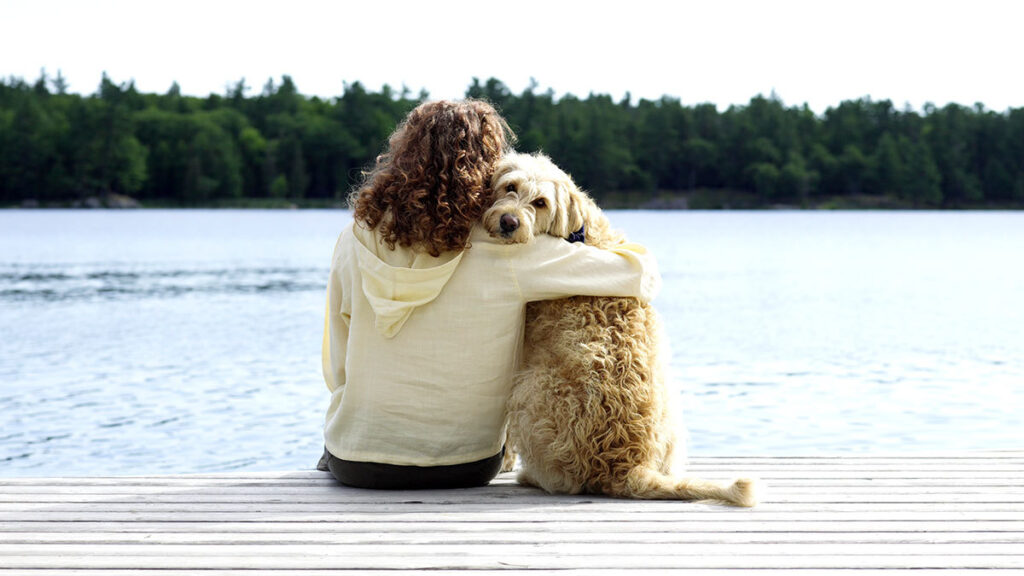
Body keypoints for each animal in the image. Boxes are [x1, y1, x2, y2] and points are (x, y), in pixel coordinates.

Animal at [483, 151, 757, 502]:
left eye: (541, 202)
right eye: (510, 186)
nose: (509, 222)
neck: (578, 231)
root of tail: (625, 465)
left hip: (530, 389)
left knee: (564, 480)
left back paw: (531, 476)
# # # # # # #
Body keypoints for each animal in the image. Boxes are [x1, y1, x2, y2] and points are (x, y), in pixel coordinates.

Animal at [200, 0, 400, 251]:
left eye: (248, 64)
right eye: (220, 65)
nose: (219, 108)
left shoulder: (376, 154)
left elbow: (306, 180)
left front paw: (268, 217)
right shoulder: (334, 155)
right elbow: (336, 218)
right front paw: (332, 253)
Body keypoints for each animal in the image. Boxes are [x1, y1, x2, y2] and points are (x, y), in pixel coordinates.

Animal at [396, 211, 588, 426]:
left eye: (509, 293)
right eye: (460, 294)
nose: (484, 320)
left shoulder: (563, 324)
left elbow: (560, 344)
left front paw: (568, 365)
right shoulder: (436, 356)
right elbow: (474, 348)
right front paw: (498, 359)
# # # # # # #
_What you are asked to do_.
Copy the records above exactly, beginning at the line that contains "left eye: (248, 64)" and stopping after the line that contains "right elbow: (474, 348)".

_Final answer_.
left eye: (248, 64)
right eye: (220, 65)
nose: (219, 108)
left shoulder: (376, 154)
left elbow: (306, 180)
left front paw: (268, 217)
right shoulder: (334, 155)
right elbow: (336, 218)
right front paw: (332, 253)
Body keypoints for each animal in the image. Boxes are [x1, y1, x2, y2] and points are (x, y), in pixel coordinates.

Animal at [396, 211, 588, 426]:
left eye: (509, 293)
right eye: (460, 294)
nose: (484, 320)
left shoulder: (563, 324)
left elbow: (560, 344)
left front paw: (568, 365)
right shoulder: (436, 356)
right elbow: (474, 348)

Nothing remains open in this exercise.